_TRY IT_
In the records that follow, the lines from the one containing "Бунт рок фестивал" to the one containing "нетолеранцију било какве", inclusive, are to be given again exactly.

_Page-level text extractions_
Content starts

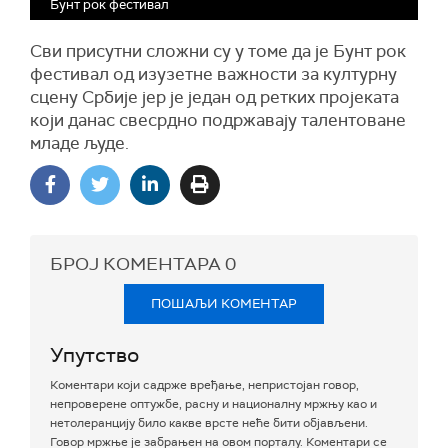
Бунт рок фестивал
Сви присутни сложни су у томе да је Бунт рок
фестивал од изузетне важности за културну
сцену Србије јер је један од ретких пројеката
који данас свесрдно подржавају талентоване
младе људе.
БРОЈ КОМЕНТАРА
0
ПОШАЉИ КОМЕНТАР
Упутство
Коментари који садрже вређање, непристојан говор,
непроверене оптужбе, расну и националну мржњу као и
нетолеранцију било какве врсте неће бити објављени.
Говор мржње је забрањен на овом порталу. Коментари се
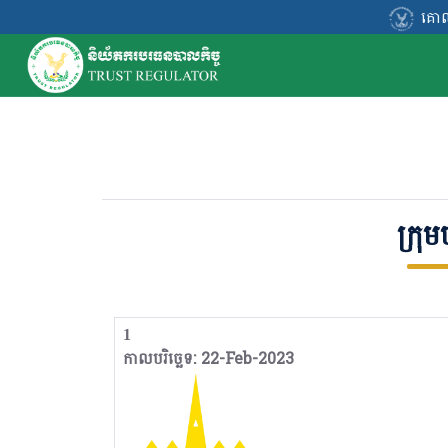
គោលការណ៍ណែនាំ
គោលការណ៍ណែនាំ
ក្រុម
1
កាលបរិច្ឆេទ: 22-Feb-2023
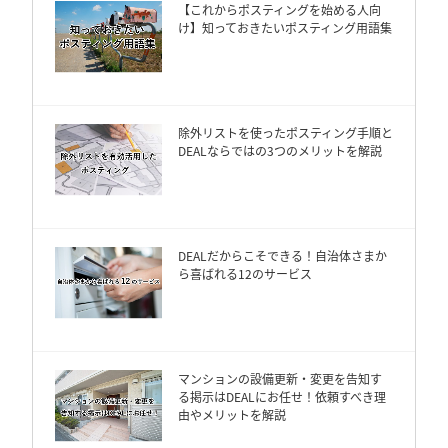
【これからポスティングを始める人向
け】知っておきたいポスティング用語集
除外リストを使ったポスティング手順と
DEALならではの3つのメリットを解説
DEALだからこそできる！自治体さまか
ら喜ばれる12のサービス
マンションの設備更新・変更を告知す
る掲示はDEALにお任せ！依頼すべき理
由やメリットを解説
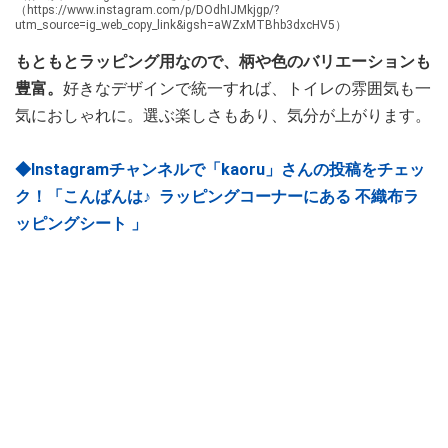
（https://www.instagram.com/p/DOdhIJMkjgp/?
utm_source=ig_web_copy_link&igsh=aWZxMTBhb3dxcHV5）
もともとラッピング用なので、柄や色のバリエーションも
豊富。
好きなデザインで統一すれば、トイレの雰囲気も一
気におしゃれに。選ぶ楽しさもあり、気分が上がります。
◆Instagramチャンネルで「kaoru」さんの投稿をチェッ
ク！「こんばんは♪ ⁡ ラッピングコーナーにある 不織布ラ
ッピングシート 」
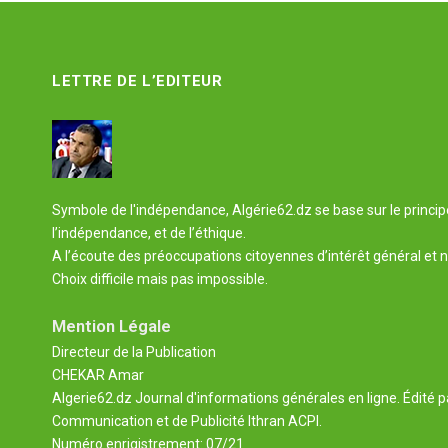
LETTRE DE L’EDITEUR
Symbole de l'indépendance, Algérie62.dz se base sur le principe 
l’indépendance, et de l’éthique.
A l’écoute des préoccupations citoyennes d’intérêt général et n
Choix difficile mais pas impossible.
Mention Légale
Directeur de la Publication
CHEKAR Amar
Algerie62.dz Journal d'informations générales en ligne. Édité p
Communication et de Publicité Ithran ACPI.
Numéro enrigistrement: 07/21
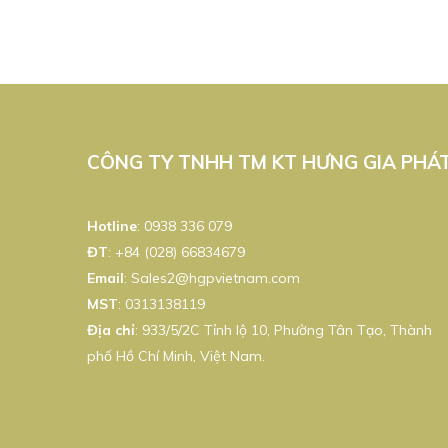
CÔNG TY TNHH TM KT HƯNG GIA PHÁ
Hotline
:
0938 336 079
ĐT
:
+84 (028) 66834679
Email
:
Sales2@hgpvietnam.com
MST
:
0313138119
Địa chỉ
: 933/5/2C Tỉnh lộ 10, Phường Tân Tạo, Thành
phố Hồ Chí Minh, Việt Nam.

Content ends
Content starts

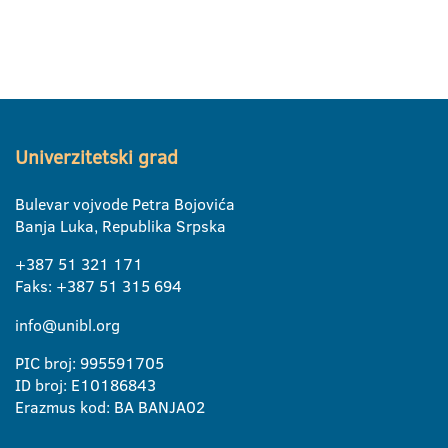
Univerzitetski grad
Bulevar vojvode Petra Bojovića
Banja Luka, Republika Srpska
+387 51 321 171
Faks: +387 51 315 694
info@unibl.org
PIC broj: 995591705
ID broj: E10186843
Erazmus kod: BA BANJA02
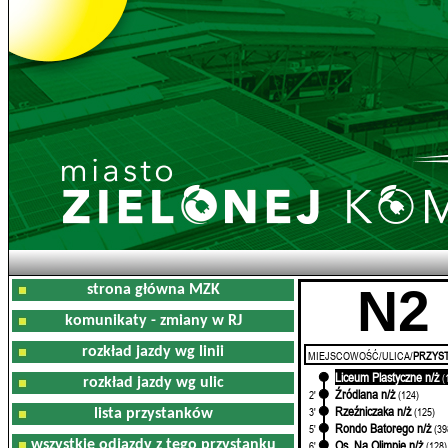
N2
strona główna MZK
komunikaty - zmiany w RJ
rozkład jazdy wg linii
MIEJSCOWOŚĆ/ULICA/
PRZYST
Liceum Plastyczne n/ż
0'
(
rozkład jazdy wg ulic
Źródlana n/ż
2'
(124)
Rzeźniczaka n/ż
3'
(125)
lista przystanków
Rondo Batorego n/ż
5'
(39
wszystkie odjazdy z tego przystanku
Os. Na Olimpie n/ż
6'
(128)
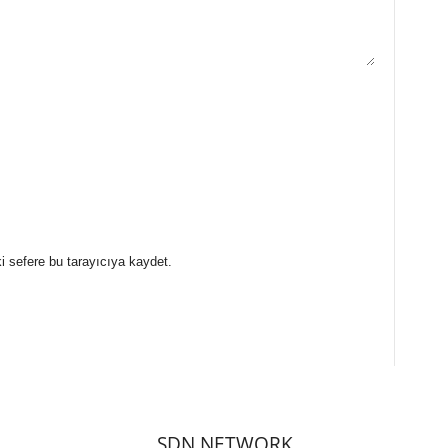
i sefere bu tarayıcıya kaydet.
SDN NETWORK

Content ends

_REPLY TO THE TASK_
Бунт рок фестивал
Сви присутни сложни су у томе да је Бунт рок
фестивал од изузетне важности за културну
сцену Србије јер је један од ретких пројеката
који данас свесрдно подржавају талентоване
младе људе.
БРОЈ КОМЕНТАРА
0
ПОШАЉИ КОМЕНТАР
Упутство
Коментари који садрже вређање, непристојан говор,
непроверене оптужбе, расну и националну мржњу као и
нетолеранцију било какве врсте неће бити објављени.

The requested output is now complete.